The dim flame of the lowered lamp cast a pale gleam on the wan face, as he lay, with half-shut eyes, trying vainly to sleep, for the thought of his young bride, the intense, overpowering yearning to see her again, banished repose.
Was it the sound of the lapping waves that drowned a light, quick footstep? He heard nothing, but suddenly there was a flutter as of woman's robes beside him—some one falling on her knees, stretching out tender arms to clasp his neck.
His thoughts had taken embodied shape—Nita's self was here, her head on his breast, her kisses burning on his lips! Dorian clasped his love with passionate tenderness, and kissed her lips over and over in the mad joy of seeing her again. Low murmurs of love escaped their lips, between sweet caresses. He comprehended that her yearning for him had matched his for her. Weak and ill as she was, she had eluded her watchers and sought his side.

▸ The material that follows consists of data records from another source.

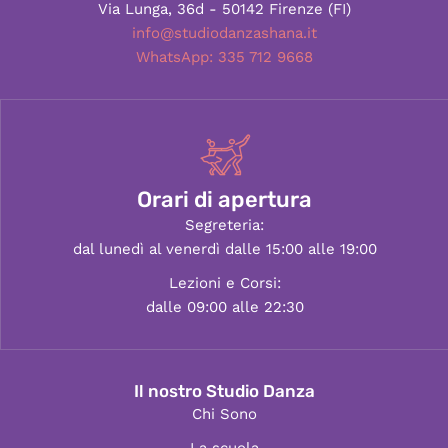
Via Lunga, 36d - 50142 Firenze (FI)
info@studiodanzashana.it
WhatsApp: 335 712 9668
Orari di apertura
Segreteria:
dal lunedì al venerdì dalle 15:00 alle 19:00
Lezioni e Corsi:
dalle 09:00 alle 22:30
Il nostro Studio Danza
Chi Sono
La scuola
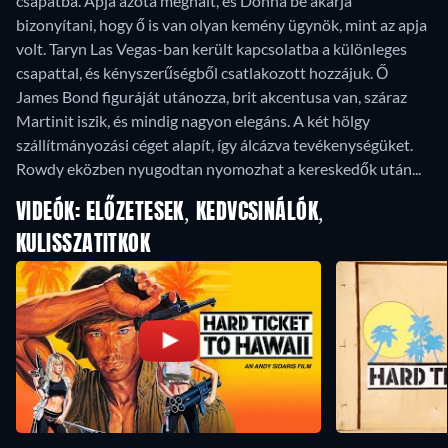
csapatba. Apja azóta meghalt, és Donna be akarja
bizonyítani, hogy ő is van olyan kemény ügynök, mint az apja
volt. Taryn Las Vegas-ban került kapcsolatba a különleges
csapattal, és kényszerűségből csatlakozott hozzájuk. Ő
James Bond figuráját utánozza, brit akcentusa van, száraz
Martinit iszik, és mindig nagyon elegáns. A két hölgy
szállítmányozási céget alapít, így álcázva tevékenységüket.
Rowdy eközben nyugodtan nyomozhat a kereskedők után...
VIDEÓK: ELŐZETESEK, KEDVCSINÁLÓK,
KULISSZATITKOK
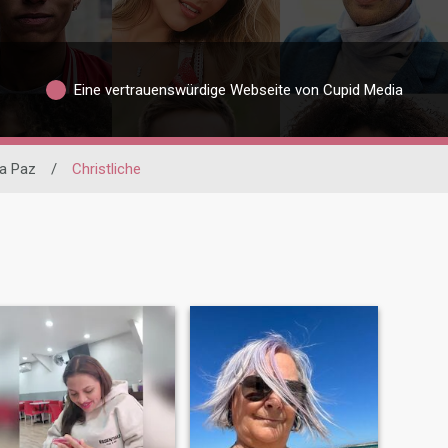
Eine vertrauenswürdige Webseite von Cupid Media
a Paz
/
Christliche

"Oh, my love, my darling, how pale and thin you are! You have suffered greatly," he whispered.
"And you, too, love," she murmured. "You have suffered also, have you not? But you will get well, now that I have come back to you, my husband! Oh, how thankful I am I did not perish in the gloomy sea that dark night when I was swept into the water with Lizette. Now I will stay by you and nurse you while you get strong again. Oh, Dorian, how I love you! Hold me tight, darling; do not let any one take me away from you!"